Perhaps you received a text in June from your local CVS Pharmacy alerting you to a big legislative fight? Or maybe you’ve just read about it in the papers. Either way, there’s been a lot of debate over the last few months about “Pharmacy Benefit Managers,” colloquially known as PBMs. But what exactly is a PBM, and why is there so much controversy?

What is a PBM?

In short, PBMs are companies that serve as intermediaries between insurers, employers, pharmacies, and drug manufacturers. Specifically, according to the Journal of the American Medical Association, they engage in:

  • Formulary Design: PBMs work with medical experts to decide which drugs will be covered and at what cost to patients. This process takes into account safety, effectiveness, and price.
  • Price Negotiation: Acting on behalf of insurers and employers, PBMs negotiate with manufacturers for rebates and discounts—often bringing down the net cost of expensive medications.
  • Pharmacy Network Management: PBMs create networks of pharmacies to serve patients efficiently and at lower prices, leveraging competition among pharmacies for inclusion.
  • Utilization Management: Through tools like prior authorization or step therapy, PBMs help ensure patients use the most cost-effective and appropriate drugs.
  • Mail-Order Pharmacy Services: Many PBMs also operate mail-order pharmacies that improve convenience and adherence while reducing costs.

PBMs make money through various mechanisms including keeping a portion of the rebates they negotiate, charging administrative fees, and sometimes through the difference between what they reimburse pharmacies and what they charge insurance plans, a practice called “spread pricing.”

What’s All the Fuss?

While these are businesses that started operating in the 1960s, over the past two decades, the PBM industry has expanded significantly and has become both highly concentrated and vertically integrated. That’s what’s causing some concern among PBM critics, who question their pricing practices, transparency, and influence.

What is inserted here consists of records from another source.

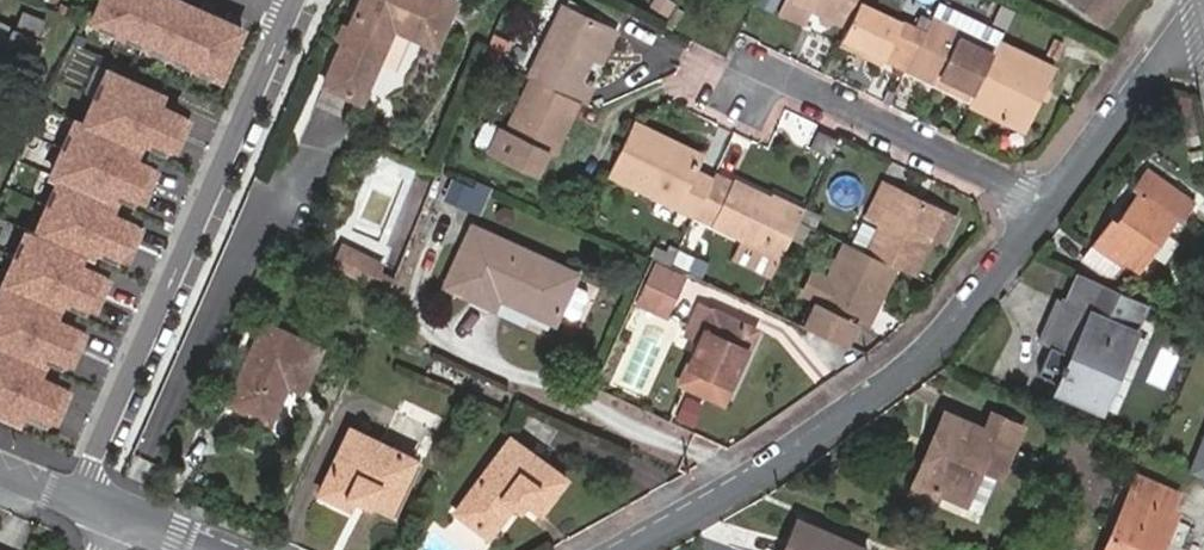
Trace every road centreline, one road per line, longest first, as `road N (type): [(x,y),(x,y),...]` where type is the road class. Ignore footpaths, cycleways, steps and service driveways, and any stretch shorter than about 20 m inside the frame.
road 1 (residential): [(623,549),(755,480),(918,367),(1051,207)]
road 2 (residential): [(309,0),(88,506)]
road 3 (residential): [(1051,207),(765,74)]
road 4 (residential): [(1051,207),(1190,22),(1203,18)]

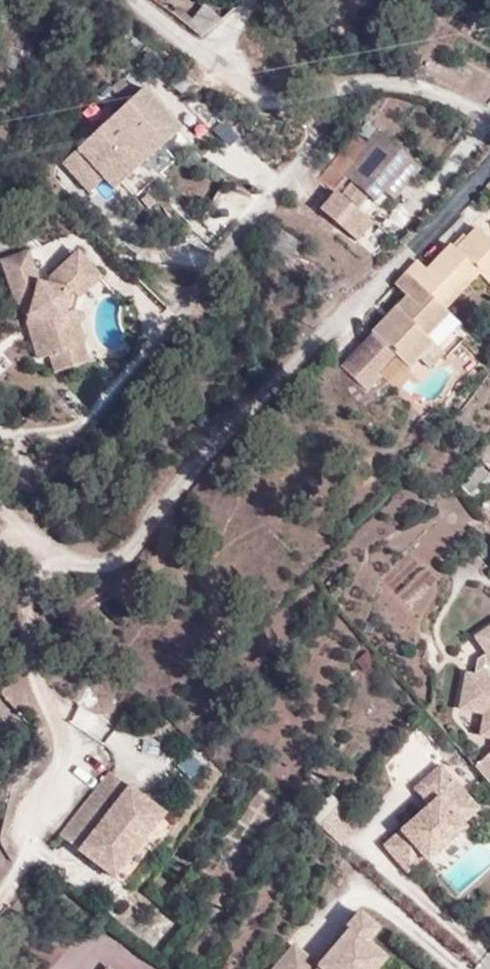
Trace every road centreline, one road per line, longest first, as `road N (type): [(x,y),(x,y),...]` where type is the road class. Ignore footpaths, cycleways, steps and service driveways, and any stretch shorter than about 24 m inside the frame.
road 1 (residential): [(0,903),(62,800),(65,737),(24,628),(40,583),(63,563),(120,562),(264,395),(489,172)]
road 2 (residential): [(365,80),(96,413)]
road 3 (residential): [(365,80),(229,72)]
road 4 (residential): [(489,119),(451,98),(365,80)]
road 5 (residential): [(229,72),(125,0)]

According to a study by the U.S. Federal Trade Commission, in 2004, the top three PBMs managed about half of all prescription drug claims for 190 million people. Today, those same three, often referred to as the “Big Three”—CVS Caremark, Express Scripts, and OptumRx—control roughly 80% of all prescription claims for about 270 million Americans. When combined with the next three largest PBMs (Humana Pharmacy Solutions, MedImpact, and Prime), the “Big Six” now handle 94% of the U.S. market.

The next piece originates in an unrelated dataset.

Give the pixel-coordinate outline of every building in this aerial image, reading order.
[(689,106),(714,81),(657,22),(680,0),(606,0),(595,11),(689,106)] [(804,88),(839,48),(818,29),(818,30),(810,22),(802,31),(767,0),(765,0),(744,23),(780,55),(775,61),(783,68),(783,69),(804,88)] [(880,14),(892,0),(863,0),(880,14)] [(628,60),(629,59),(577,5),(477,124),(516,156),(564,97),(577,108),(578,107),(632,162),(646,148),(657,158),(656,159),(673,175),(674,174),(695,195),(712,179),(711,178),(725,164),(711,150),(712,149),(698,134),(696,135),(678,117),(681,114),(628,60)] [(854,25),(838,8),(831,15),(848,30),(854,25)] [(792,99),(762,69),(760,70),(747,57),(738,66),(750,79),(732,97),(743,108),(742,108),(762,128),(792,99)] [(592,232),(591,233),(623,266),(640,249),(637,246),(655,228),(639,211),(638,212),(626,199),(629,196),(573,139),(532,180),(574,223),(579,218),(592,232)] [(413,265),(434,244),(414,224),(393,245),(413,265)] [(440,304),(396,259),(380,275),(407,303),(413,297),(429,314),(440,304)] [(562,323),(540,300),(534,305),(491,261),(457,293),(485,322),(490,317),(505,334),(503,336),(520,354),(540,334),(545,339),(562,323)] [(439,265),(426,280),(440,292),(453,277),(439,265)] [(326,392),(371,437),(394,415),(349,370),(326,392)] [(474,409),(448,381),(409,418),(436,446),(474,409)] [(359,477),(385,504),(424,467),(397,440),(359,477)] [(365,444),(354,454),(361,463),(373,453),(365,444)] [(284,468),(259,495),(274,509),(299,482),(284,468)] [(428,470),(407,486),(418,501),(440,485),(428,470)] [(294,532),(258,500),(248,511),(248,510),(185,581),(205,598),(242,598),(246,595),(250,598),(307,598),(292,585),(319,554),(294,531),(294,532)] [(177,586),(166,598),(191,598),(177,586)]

Beyond this consolidation, PBMs have become vertically integrated into large healthcare conglomerates that span the entire pharmaceutical supply chain—from drug manufacturing and distribution to retail pharmacies and insurance coverage—giving them immense influence across the healthcare sector.

Critics point to the complexity of PBM pricing that has made it difficult for consumers or the public to see exactly how the savings, touted by the companies, are distributed and whether consumers always benefit. They argue that PBMs have become too powerful, citing concerns about a lack of transparency in rebate sharing, conflicts of interest when PBMs own pharmacies, and excessive market concentration.

Of course, as with any regulations in the marketplace, attempts to regulate PBMs and change their business practices can have real unintended consequences by weakening PBMs’ ability to negotiate and potentially driving up costs elsewhere in the healthcare system. For example, Act 474 of the 2025 Louisiana Regular Legislative Session banned “spread pricing,” a means of profit for PBMs.

Earlier this year, Arkansas attempted to outright ban PBMs from owning pharmacies in-state, potentially forcing all CVS locations within Arkansas to close. The law has been temporarily halted by a judge who wrote that the law “likely violates” the U.S. Constitution’s commerce clause. The ongoing legal challenge is currently proceeding through the federal courts.

What’s the Latest in Louisiana?

The Pharmacy Benefit Manager Monitoring Advisory Council, established by statute in 2019, is tasked with advising the legislature, the Commissioner of Insurance, and the Board of Pharmacy on regulation of PBMs to protect public interests. The Council has met twice this fall, with meetings generally taking on a critical tone toward PBMs.

Nearly all invited testimony so far has represented critics of PBM practices, with speakers urging the state to regulate private contracts, limit fees, and cap negotiated rebate amounts. However, at the most recent meeting, an economics professor testified on behalf of the Pharmaceutical Care Management Association, defending the competitive role PBMs play in the marketplace, but his comments were met with frustration from Council members.

The chairman closed the meeting by calling on the Department of Insurance to issue a ruling on the licensure status of the Big Three PBMs in Louisiana after they failed to respond to requests for testimony before the Council. The Council is expected to meet regularly between now and the Spring 2026 legislative session.